Audrey Jones Beck (March 27, 1924 – August 22, 2003) was an American art collector and philanthropist who donated her personal art collection to the Museum of Fine Arts, Houston. The John A. and Audrey Jones Beck Collection included impressionist and post-impressionist paintings, and the museum named its Audrey Jones Beck Building in her honor.

==Life==
Audrey Jones Beck was born in Houston, Texas, on March 27, 1922. She was the granddaughter of Houston entrepreneur Jesse H. Jones. Audrey attended The Kinkaid School, in Houston, Mount Vernon Seminary and College in Washington D.C., and the University of Texas at Austin. She met Ensign John Beck in 1941, and they were married eight months later at Christ Church Cathedral (Houston). She lived in Washington, D.C., with her grandparents for part of her childhood, where Jesse Jones served as United States secretary of commerce and head of the Reconstruction Finance Corporation. "She spent a lot of time with the Roosevelts at the White House," said Steven Fenberg, of the Houston Endowment Inc. "Will Rogers was her grandfather's best friend."

According to Beck, she first encountered impressionism when she visited Europe as a 16-year-old, and that while she "paid homage to the Mona Lisa and the Venus de Milo [...] the imaginative and colorful Impressionist paintings came as a total surprise." She noted the relative scarcity of impressionist art in American museums during those years, and called the paintings the "epitome of artistic freedom" and a "visual delight". The first painting she acquired was a landscape with figures by Jean-Honoré Fragonard, purchased in Paris in 1938 at the age of 16. But she was drawn to impressionism and gave the Fragonard to a friend, and began to focus on French painting from 1870 and 1930.

Task to carry out:
Reproduce the passage on Audrey Jones Beck above in full, word for word.

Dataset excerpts
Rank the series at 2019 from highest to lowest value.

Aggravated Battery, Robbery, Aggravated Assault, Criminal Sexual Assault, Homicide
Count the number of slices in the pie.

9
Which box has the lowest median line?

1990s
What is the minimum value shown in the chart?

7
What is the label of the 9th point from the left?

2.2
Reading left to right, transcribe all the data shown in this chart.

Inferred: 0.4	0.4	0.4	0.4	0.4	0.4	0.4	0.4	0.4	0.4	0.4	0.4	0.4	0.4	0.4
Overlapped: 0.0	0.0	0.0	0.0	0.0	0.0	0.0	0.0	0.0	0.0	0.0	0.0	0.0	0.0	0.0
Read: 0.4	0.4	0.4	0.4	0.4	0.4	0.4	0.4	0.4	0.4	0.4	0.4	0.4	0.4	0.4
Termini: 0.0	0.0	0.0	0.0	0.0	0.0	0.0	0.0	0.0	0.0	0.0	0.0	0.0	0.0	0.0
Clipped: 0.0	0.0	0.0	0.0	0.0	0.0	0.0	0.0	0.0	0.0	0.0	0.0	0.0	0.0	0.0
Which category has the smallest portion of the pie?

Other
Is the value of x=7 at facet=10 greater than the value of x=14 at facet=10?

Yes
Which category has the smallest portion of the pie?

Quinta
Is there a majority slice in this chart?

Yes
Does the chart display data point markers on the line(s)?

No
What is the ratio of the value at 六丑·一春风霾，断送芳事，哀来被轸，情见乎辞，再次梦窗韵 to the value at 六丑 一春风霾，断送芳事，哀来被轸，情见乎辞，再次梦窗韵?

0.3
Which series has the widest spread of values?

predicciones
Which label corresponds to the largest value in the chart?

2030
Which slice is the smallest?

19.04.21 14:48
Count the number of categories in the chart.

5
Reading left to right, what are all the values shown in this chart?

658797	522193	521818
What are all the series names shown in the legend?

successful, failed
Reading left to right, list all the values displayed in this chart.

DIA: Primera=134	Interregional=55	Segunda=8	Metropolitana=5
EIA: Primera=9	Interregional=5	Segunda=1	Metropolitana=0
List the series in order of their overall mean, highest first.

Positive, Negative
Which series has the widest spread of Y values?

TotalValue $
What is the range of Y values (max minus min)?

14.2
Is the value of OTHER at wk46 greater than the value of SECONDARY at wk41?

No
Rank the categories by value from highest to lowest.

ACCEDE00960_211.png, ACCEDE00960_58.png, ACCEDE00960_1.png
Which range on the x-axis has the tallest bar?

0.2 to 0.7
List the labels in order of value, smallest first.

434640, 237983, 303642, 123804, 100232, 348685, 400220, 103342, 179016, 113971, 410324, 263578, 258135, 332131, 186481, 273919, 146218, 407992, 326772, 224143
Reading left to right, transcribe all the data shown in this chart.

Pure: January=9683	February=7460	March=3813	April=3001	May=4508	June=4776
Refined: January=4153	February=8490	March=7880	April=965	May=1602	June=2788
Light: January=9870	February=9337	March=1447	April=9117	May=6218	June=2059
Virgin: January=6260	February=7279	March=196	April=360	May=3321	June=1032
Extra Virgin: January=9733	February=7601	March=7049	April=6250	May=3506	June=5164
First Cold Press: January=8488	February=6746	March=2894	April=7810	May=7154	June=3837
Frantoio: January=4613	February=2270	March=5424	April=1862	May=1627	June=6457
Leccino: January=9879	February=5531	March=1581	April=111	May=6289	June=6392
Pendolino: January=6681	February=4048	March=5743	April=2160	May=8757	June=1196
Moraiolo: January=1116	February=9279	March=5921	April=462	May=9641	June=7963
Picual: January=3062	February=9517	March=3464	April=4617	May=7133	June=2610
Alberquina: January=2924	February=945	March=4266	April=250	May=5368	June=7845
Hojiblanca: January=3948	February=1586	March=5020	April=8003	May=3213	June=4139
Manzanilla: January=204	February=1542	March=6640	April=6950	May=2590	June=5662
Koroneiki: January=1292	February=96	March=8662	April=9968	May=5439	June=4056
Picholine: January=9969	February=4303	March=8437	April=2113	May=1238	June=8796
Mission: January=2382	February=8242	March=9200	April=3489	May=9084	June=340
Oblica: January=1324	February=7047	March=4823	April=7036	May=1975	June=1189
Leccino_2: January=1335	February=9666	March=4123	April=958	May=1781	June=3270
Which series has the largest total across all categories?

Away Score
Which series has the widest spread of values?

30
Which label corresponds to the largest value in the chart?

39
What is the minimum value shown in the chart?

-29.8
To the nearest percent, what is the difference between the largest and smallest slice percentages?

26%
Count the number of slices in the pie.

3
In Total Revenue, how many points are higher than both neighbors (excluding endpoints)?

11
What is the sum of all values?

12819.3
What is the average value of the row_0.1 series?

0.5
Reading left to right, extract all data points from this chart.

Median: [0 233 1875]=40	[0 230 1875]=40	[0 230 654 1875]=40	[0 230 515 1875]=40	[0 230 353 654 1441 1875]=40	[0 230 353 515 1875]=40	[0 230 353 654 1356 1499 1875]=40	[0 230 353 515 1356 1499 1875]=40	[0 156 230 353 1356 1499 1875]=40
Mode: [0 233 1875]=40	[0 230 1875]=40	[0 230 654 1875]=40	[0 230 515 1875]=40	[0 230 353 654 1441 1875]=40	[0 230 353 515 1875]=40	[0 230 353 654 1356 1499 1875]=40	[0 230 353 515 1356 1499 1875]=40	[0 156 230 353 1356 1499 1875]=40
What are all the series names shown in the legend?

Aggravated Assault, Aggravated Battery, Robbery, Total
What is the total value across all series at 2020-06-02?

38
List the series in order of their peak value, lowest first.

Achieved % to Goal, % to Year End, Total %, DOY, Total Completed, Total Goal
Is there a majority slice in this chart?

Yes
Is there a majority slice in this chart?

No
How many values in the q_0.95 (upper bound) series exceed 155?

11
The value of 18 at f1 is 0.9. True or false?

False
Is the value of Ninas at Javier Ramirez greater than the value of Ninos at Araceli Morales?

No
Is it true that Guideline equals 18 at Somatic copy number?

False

Answer to this exercise:
Audrey Jones Beck (March 27, 1924 – August 22, 2003) was an American art collector and philanthropist who donated her personal art collection to the Museum of Fine Arts, Houston. The John A. and Audrey Jones Beck Collection included impressionist and post-impressionist paintings, and the museum named its Audrey Jones Beck Building in her honor.

==Life==
Audrey Jones Beck was born in Houston, Texas, on March 27, 1922. She was the granddaughter of Houston entrepreneur Jesse H. Jones. Audrey attended The Kinkaid School, in Houston, Mount Vernon Seminary and College in Washington D.C., and the University of Texas at Austin. She met Ensign John Beck in 1941, and they were married eight months later at Christ Church Cathedral (Houston). She lived in Washington, D.C., with her grandparents for part of her childhood, where Jesse Jones served as United States secretary of commerce and head of the Reconstruction Finance Corporation. "She spent a lot of time with the Roosevelts at the White House," said Steven Fenberg, of the Houston Endowment Inc. "Will Rogers was her grandfather's best friend."

According to Beck, she first encountered impressionism when she visited Europe as a 16-year-old, and that while she "paid homage to the Mona Lisa and the Venus de Milo [...] the imaginative and colorful Impressionist paintings came as a total surprise." She noted the relative scarcity of impressionist art in American museums during those years, and called the paintings the "epitome of artistic freedom" and a "visual delight". The first painting she acquired was a landscape with figures by Jean-Honoré Fragonard, purchased in Paris in 1938 at the age of 16. But she was drawn to impressionism and gave the Fragonard to a friend, and began to focus on French painting from 1870 and 1930.